Das Ensemble cum passione...

...trat erstmals auf Initiative seines Gründers Robert Schad im Frühjahr 2016 in Erscheinung. Es setzt sich aus Musiker:innen und Student:innen aus Dresdner und Weimarer Hochschulen und Ensembles zusammen.

 

Erstes Aufsehen konnte das Ensemble in einem abwechslungsreichen Projekt erregen, in welchem ein Programm voller Werke für die der Karwoche vorangehenden Sonntage entwickelt wurde. 

 

Inzwischen durften die Musiker:innen zudem zahlreiche Vespern und Gottesdienste in der Dresdner Kreuzkirche ausgestalten. Des weiteren mündeten regelmäßige Kollaborationen mit dem Marginalchor bereits in großen, teilweise chorsinfonischen Projekten.  


Mit Gründungsversammlung vom 6. Februar 2021 und Eintragung ins Vereinsregister am 8. März 2021 besitzt das Ensemble cum passione nun feste Vereinsform und kann sich so auch rechtlich auf stabiles Fundament stellen.

 

Robert Schad bemüht sich stets darum, ein wandlungsfähiges, neugieriges und reizvolles Klangbild zu erhalten, das durchdachte und vielschichtige Konzertprogramme mit Leben erfüllt. 

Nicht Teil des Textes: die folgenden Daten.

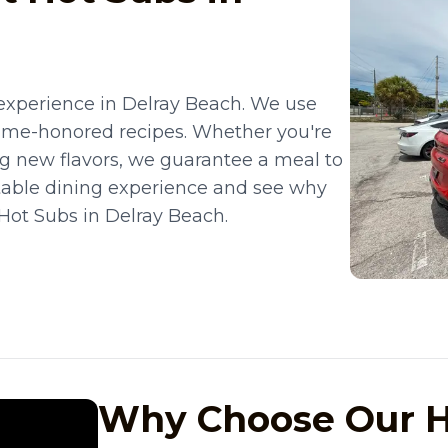
experience in Delray Beach. We use
time-honored recipes. Whether you're
ing new flavors, we guarantee a meal to
table dining experience and see why
 Hot Subs in Delray Beach.
Why Choose Our H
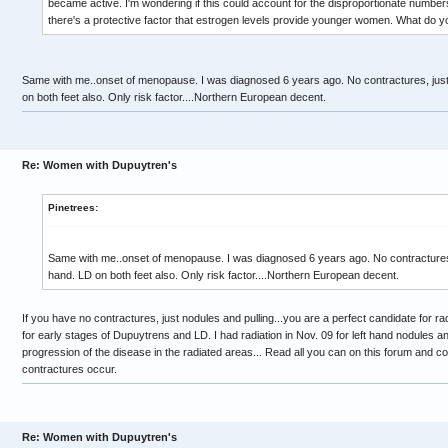
became active. I'm wondering if this could account for the disproportionate number
there's a protective factor that estrogen levels provide younger women. What do yo
Same with me..onset of menopause. I was diagnosed 6 years ago. No contractures, just 
on both feet also. Only risk factor....Northern European decent.
Re: Women with Dupuytren's
Pinetrees:
Same with me..onset of menopause. I was diagnosed 6 years ago. No contractures, j
hand. LD on both feet also. Only risk factor....Northern European decent.
If you have no contractures, just nodules and pulling...you are a perfect candidate for rad
for early stages of Dupuytrens and LD. I had radiation in Nov. 09 for left hand nodules and
progression of the disease in the radiated areas... Read all you can on this forum and co
contractures occur.
Re: Women with Dupuytren's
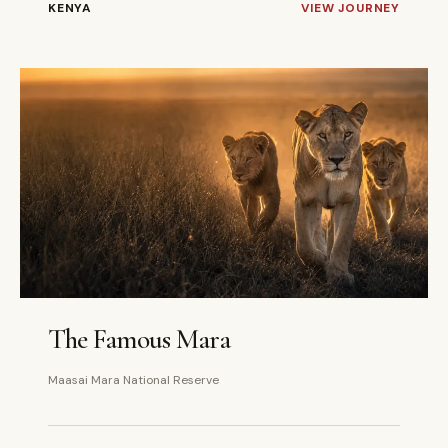
KENYA
VIEW JOURNEY
3 DAYS
PRIVATE
The Famous Mara
Maasai Mara National Reserve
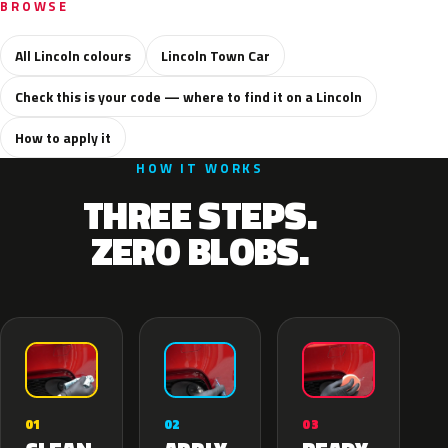
BROWSE
All Lincoln colours
Lincoln Town Car
Check this is your code — where to find it on a Lincoln
How to apply it
HOW IT WORKS
THREE STEPS.
ZERO BLOBS.
02
01
03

Der vermittelnde Charakter kommt hierbei nicht zu kurz, sowohl nach außen, als auch nach innen: Ständiges Ziel ist es, das Ensemble musikbegeisterten Menschen zugänglich zu machen.

 

Das meint vor allem ein möglichst umfassendes Publikum. Mit der Projektreihe "Ins Tal hinaus" reisen die Mitglieder an Orte, die über kulturstrukturell schwache Bedingungen verfügen, und präsentieren Chormusik aus allen Epochen und zahlreichen Stilrichtungen. Adressat:innen sind hierbei somit vor allem Menschen, die nicht regelmäßig mit Kultur - und Musik im Speziellen - in Kontakt treten können. Dadurch blickt das Ensemble selbst auch über den Tellerrand "ins Tal hinaus" und erweitert sein Repertoire auf möglichst umfangreiche Weise.

 

Dies führte in der Vergangenheit bereits zu zahlreichen Projekten und soll auch in Zukunft Grundlage sein für facettenreiche und spannende Konzertprogramme.

Robert Schad ist gebürtiger Coburger, besuchte dort das musikalische Gymnasium und erlernte in dieser Zeit das Akkordeon-, Klavier- und Orgelspiel.

 

 

 

2009 nahm er ein Lehramtsstudium für Grundschulpädagogik mit Hauptfach Musik an der Friedrich-Alexander-Universität Erlangen-Nürnberg auf, das er 2014 abschloss.

Während dieser Studienzeit fungierte er zudem als Tutor für die Seminar-Lehrgänge in Harmonielehre, Gehörbildung und angewandte Musiktheorie sowie als musikalischer Assistent des Universitäts-Kammerchores und des Nürnberger Hans-Sachs-Chores.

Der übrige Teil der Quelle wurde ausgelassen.